**EXERCISE DETAILS**.
Write the entries below out again in full. Match every character.

#####

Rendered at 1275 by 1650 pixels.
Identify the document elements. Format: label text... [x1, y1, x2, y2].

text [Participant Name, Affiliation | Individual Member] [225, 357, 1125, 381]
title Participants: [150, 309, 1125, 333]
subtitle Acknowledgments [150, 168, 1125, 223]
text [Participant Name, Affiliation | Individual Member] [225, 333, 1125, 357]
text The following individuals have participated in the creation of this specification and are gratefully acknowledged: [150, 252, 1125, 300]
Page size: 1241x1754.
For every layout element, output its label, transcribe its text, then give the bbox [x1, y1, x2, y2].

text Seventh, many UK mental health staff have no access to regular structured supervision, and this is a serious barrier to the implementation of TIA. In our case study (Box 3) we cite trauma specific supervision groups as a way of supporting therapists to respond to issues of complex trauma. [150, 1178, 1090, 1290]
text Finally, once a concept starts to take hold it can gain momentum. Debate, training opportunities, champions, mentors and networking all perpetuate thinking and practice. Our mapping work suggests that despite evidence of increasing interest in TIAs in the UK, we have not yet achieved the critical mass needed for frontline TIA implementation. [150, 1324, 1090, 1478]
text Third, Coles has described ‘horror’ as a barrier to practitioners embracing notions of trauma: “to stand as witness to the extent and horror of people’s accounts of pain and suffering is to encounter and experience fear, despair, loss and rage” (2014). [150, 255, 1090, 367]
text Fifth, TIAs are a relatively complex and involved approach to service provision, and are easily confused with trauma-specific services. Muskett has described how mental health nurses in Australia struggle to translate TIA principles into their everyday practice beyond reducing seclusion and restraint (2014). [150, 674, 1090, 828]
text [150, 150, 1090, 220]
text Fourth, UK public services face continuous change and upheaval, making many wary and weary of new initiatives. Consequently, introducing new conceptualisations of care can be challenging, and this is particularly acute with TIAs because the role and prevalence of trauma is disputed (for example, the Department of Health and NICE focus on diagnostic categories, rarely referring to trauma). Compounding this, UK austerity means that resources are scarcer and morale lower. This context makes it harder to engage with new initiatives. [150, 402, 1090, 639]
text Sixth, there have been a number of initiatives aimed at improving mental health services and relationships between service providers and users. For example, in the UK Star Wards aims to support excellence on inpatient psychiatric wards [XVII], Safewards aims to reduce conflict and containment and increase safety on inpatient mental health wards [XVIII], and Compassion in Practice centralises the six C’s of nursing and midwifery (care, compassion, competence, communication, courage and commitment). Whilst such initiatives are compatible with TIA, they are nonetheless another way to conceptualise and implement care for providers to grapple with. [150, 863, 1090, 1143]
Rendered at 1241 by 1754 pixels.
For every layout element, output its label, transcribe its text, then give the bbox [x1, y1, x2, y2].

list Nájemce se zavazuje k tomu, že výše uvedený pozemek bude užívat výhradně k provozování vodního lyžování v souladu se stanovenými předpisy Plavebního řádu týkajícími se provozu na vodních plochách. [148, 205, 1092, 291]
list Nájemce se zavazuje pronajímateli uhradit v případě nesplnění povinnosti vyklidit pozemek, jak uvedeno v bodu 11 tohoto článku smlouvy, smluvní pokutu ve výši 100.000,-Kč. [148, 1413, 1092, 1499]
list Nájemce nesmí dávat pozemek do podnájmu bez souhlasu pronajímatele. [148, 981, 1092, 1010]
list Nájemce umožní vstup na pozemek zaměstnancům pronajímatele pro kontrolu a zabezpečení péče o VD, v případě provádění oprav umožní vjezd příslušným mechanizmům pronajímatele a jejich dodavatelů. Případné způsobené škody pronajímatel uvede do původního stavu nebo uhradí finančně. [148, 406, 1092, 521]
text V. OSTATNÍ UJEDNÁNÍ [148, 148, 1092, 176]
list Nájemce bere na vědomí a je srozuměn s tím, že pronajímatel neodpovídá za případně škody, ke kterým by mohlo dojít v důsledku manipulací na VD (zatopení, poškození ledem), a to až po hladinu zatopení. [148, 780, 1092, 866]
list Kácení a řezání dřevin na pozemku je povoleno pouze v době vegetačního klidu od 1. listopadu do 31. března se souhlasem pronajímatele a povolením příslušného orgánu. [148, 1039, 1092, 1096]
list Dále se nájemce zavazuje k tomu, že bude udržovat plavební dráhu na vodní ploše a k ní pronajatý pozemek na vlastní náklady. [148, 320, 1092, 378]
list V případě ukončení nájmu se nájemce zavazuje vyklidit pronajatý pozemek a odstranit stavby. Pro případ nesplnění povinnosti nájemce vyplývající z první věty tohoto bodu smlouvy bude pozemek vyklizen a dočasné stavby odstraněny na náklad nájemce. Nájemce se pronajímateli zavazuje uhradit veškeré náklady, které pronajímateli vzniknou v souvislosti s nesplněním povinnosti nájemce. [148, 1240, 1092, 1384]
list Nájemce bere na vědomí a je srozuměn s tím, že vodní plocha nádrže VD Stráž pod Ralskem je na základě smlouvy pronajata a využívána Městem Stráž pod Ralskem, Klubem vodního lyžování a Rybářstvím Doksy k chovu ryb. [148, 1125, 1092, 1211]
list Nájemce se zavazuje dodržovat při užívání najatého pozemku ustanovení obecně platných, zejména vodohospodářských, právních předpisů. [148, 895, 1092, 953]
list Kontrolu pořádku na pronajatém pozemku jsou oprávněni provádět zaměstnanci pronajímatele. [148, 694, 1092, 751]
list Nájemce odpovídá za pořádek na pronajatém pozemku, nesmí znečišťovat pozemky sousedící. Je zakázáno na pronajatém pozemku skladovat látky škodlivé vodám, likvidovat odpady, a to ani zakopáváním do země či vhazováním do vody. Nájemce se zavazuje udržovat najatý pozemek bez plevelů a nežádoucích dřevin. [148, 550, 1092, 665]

#####

**OUTPUT OF THE TASK**.
Rendered at 1275 by 1650 pixels.
Identify the document elements. Format: label text... [x1, y1, x2, y2].

text [Participant Name, Affiliation | Individual Member] [225, 357, 1125, 381]
title Participants: [150, 309, 1125, 333]
subtitle Acknowledgments [150, 168, 1125, 223]
text [Participant Name, Affiliation | Individual Member] [225, 333, 1125, 357]
text The following individuals have participated in the creation of this specification and are gratefully acknowledged: [150, 252, 1125, 300]
Page size: 1241x1754.
For every layout element, output its label, transcribe its text, then give the bbox [x1, y1, x2, y2].

text Seventh, many UK mental health staff have no access to regular structured supervision, and this is a serious barrier to the implementation of TIA. In our case study (Box 3) we cite trauma specific supervision groups as a way of supporting therapists to respond to issues of complex trauma. [150, 1178, 1090, 1290]
text Finally, once a concept starts to take hold it can gain momentum. Debate, training opportunities, champions, mentors and networking all perpetuate thinking and practice. Our mapping work suggests that despite evidence of increasing interest in TIAs in the UK, we have not yet achieved the critical mass needed for frontline TIA implementation. [150, 1324, 1090, 1478]
text Third, Coles has described ‘horror’ as a barrier to practitioners embracing notions of trauma: “to stand as witness to the extent and horror of people’s accounts of pain and suffering is to encounter and experience fear, despair, loss and rage” (2014). [150, 255, 1090, 367]
text Fifth, TIAs are a relatively complex and involved approach to service provision, and are easily confused with trauma-specific services. Muskett has described how mental health nurses in Australia struggle to translate TIA principles into their everyday practice beyond reducing seclusion and restraint (2014). [150, 674, 1090, 828]
text [150, 150, 1090, 220]
text Fourth, UK public services face continuous change and upheaval, making many wary and weary of new initiatives. Consequently, introducing new conceptualisations of care can be challenging, and this is particularly acute with TIAs because the role and prevalence of trauma is disputed (for example, the Department of Health and NICE focus on diagnostic categories, rarely referring to trauma). Compounding this, UK austerity means that resources are scarcer and morale lower. This context makes it harder to engage with new initiatives. [150, 402, 1090, 639]
text Sixth, there have been a number of initiatives aimed at improving mental health services and relationships between service providers and users. For example, in the UK Star Wards aims to support excellence on inpatient psychiatric wards [XVII], Safewards aims to reduce conflict and containment and increase safety on inpatient mental health wards [XVIII], and Compassion in Practice centralises the six C’s of nursing and midwifery (care, compassion, competence, communication, courage and commitment). Whilst such initiatives are compatible with TIA, they are nonetheless another way to conceptualise and implement care for providers to grapple with. [150, 863, 1090, 1143]
Rendered at 1241 by 1754 pixels.
For every layout element, output its label, transcribe its text, then give the bbox [x1, y1, x2, y2].

list Nájemce se zavazuje k tomu, že výše uvedený pozemek bude užívat výhradně k provozování vodního lyžování v souladu se stanovenými předpisy Plavebního řádu týkajícími se provozu na vodních plochách. [148, 205, 1092, 291]
list Nájemce se zavazuje pronajímateli uhradit v případě nesplnění povinnosti vyklidit pozemek, jak uvedeno v bodu 11 tohoto článku smlouvy, smluvní pokutu ve výši 100.000,-Kč. [148, 1413, 1092, 1499]
list Nájemce nesmí dávat pozemek do podnájmu bez souhlasu pronajímatele. [148, 981, 1092, 1010]
list Nájemce umožní vstup na pozemek zaměstnancům pronajímatele pro kontrolu a zabezpečení péče o VD, v případě provádění oprav umožní vjezd příslušným mechanizmům pronajímatele a jejich dodavatelů. Případné způsobené škody pronajímatel uvede do původního stavu nebo uhradí finančně. [148, 406, 1092, 521]
text V. OSTATNÍ UJEDNÁNÍ [148, 148, 1092, 176]
list Nájemce bere na vědomí a je srozuměn s tím, že pronajímatel neodpovídá za případně škody, ke kterým by mohlo dojít v důsledku manipulací na VD (zatopení, poškození ledem), a to až po hladinu zatopení. [148, 780, 1092, 866]
list Kácení a řezání dřevin na pozemku je povoleno pouze v době vegetačního klidu od 1. listopadu do 31. března se souhlasem pronajímatele a povolením příslušného orgánu. [148, 1039, 1092, 1096]
list Dále se nájemce zavazuje k tomu, že bude udržovat plavební dráhu na vodní ploše a k ní pronajatý pozemek na vlastní náklady. [148, 320, 1092, 378]
list V případě ukončení nájmu se nájemce zavazuje vyklidit pronajatý pozemek a odstranit stavby. Pro případ nesplnění povinnosti nájemce vyplývající z první věty tohoto bodu smlouvy bude pozemek vyklizen a dočasné stavby odstraněny na náklad nájemce. Nájemce se pronajímateli zavazuje uhradit veškeré náklady, které pronajímateli vzniknou v souvislosti s nesplněním povinnosti nájemce. [148, 1240, 1092, 1384]
list Nájemce bere na vědomí a je srozuměn s tím, že vodní plocha nádrže VD Stráž pod Ralskem je na základě smlouvy pronajata a využívána Městem Stráž pod Ralskem, Klubem vodního lyžování a Rybářstvím Doksy k chovu ryb. [148, 1125, 1092, 1211]
list Nájemce se zavazuje dodržovat při užívání najatého pozemku ustanovení obecně platných, zejména vodohospodářských, právních předpisů. [148, 895, 1092, 953]
list Kontrolu pořádku na pronajatém pozemku jsou oprávněni provádět zaměstnanci pronajímatele. [148, 694, 1092, 751]
list Nájemce odpovídá za pořádek na pronajatém pozemku, nesmí znečišťovat pozemky sousedící. Je zakázáno na pronajatém pozemku skladovat látky škodlivé vodám, likvidovat odpady, a to ani zakopáváním do země či vhazováním do vody. Nájemce se zavazuje udržovat najatý pozemek bez plevelů a nežádoucích dřevin. [148, 550, 1092, 665]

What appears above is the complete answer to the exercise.